» Exercises to complete
1/ In the passage on the open meeting law, change "categories" to "classes" in the stretch from "118, 123 (1986)" through "a board member.", and give that stretch again.
2/ Write the next part of the passage on the open meeting law, picking up after its last sentence.

As an initial matter, the open meeting law does not provide
a meaning for the word "opinion." In ordinary usage, an
"opinion" is "a view, judgment, or appraisal formed in the mind
about a particular matter." Webster's Third New International
Dictionary 1582 (1993). See Boylston v. Commissioner of
Revenue, 434 Mass. 398, 405 (2001) ("We usually determine the
plain and ordinary meaning of a term by its dictionary
definition" [quotation omitted]). The individual and composite
evaluations prepared by the board members and shared with the
quorum doubtless constituted "appraisals" of the town
administrator's performance, and therefore contained board
members' opinions. The question, then, is whether the
circulation of the individual and composite evaluations
containing board members' opinions was permissible since the
opinions were not expressed in the body of the chair's e-mail
message circulating the evaluations but, rather, in the
attachments themselves.
The phrase, "provided that no opinion of a member is
expressed," specifically pertains to "reports or documents that
may be discussed at a meeting." G. L. c. 30A, § 18. See
Deerskin Trading Post, Inc. v. Spencer Press, Inc., 398 Mass.
118, 123 (1986) (general rule of grammatical construction is
13
that "a modifying clause is confined to the last antecedent"
[citation omitted]). The natural reading of the statute is that
two categories are carved out of the definition of
"deliberation." It is not "deliberation" when the materials
distributed to the quorum fall into one of two categories:
first, purely procedural or administrative materials (such as
agendas) and, second, reports or documents to be discussed at a
later meeting, so long as such materials do not express the
opinion of a board member.
The board argues that the phrase, "provided that no opinion
of a member is expressed," only pertains to the distribution of
reports or documents, and not to the reports or documents
themselves. In other words, the board believes that the statute
permits board members to share their opinions with a quorum
provided that the opinions are not expressed in, for example,
the body of an e-mail message or in a cover letter, but only in
attachments to e-mail messages or documents referred to in a
cover letter. This reading would create a loophole that would
render the open meeting law toothless. See ENGIE Gas & LNG LLC
v. Department of Pub. Utils., 475 Mass. 191, 199 (2016) ("The
court does not determine the plain meaning of a statute in
isolation but, rather, . . . [considers] the surrounding text,
structure, and purpose of the Massachusetts act . . ." [citation
and quotations omitted]); Champigny v. Commonwealth, 422 Mass.

» Entries shown

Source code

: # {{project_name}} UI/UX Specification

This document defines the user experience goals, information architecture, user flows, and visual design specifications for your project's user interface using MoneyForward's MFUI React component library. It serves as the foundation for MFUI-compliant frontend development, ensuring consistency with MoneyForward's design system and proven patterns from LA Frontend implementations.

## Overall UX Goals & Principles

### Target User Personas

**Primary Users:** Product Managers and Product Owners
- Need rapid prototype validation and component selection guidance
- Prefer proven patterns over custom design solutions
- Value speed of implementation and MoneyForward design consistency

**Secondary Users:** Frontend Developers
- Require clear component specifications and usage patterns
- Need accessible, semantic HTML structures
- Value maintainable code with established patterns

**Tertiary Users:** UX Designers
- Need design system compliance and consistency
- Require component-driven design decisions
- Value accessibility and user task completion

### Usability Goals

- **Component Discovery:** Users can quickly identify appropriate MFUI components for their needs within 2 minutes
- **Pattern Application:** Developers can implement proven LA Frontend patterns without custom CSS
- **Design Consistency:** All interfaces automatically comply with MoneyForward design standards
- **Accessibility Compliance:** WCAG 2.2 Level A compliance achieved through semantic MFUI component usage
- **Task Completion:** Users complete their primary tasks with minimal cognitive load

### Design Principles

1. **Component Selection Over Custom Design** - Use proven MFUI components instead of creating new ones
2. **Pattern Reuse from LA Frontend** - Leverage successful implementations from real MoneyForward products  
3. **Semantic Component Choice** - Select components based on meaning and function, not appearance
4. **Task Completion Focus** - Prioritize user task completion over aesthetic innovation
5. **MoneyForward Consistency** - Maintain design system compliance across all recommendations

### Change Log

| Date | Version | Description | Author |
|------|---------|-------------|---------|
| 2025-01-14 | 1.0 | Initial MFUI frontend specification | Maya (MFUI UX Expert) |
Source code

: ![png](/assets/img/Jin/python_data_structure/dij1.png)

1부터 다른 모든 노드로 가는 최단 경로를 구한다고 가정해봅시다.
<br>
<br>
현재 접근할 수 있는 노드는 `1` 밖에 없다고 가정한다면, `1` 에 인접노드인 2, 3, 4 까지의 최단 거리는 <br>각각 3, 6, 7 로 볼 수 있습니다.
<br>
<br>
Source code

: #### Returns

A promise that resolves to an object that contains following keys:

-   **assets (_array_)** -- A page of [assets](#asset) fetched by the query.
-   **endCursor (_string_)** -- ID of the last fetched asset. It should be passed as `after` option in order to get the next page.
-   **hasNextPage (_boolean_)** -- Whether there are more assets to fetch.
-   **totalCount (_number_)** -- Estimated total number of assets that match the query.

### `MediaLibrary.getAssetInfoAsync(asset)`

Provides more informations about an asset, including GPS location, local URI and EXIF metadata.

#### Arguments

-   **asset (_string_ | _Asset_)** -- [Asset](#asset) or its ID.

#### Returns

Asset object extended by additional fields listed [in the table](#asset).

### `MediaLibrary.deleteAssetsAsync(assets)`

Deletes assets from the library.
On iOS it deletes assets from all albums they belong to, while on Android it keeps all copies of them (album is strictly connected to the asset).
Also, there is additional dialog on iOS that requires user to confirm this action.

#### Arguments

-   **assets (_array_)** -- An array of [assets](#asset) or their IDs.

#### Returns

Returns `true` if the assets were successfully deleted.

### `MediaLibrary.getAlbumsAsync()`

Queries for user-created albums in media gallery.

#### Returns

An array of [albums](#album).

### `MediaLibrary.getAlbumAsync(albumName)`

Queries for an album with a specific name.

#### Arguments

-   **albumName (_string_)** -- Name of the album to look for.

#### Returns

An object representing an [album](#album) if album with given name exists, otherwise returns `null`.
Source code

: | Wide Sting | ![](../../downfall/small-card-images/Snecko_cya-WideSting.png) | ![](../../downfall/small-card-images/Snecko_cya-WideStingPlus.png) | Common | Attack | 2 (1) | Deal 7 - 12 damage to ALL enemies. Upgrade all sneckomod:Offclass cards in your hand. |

» Answers in order
1/
118, 123 (1986) (general rule of grammatical construction is
13
that "a modifying clause is confined to the last antecedent"
[citation omitted]). The natural reading of the statute is that
two classes are carved out of the definition of
"deliberation." It is not "deliberation" when the materials
distributed to the quorum fall into one of two classes:
first, purely procedural or administrative materials (such as
agendas) and, second, reports or documents to be discussed at a
later meeting, so long as such materials do not express the
opinion of a board member.

2/
14
249, 251 (1996) (reading of statute that causes it to have "no
practical effect" is absurd result, and we "assume the
Legislature intended to act reasonably"). If we were to adopt
the board's view, the board members permissibly could have
conducted an extended communication on any topic without public
participation, so long as they styled their opinions as separate
reports or documents and delivered them without substantive
comment by hand, United States mail, or e-mail messages. This
plainly cannot be what the Legislature intended in adopting the
exemption. See Worcester v. College Hill Props., LLC, 465 Mass.
134, 145 (2013), quoting North Shore Realty Trust v.
Commonwealth, 434 Mass. 109, 112 (2001) (statute "should not be
so interpreted as to cause absurd or unreasonable results when
the language is susceptible of a sensible meaning").
Our reading is consistent with the statute's history.
Previously, the open meeting law defined "deliberation" as "a
verbal exchange between a quorum of members of a governmental
body attempting to arrive at a decision on any public business
within its jurisdiction." See G. L. c. 39, § 23A, as appearing
in St. 1975, c. 303, § 3. In School Comm. of Wayland, 455 Mass.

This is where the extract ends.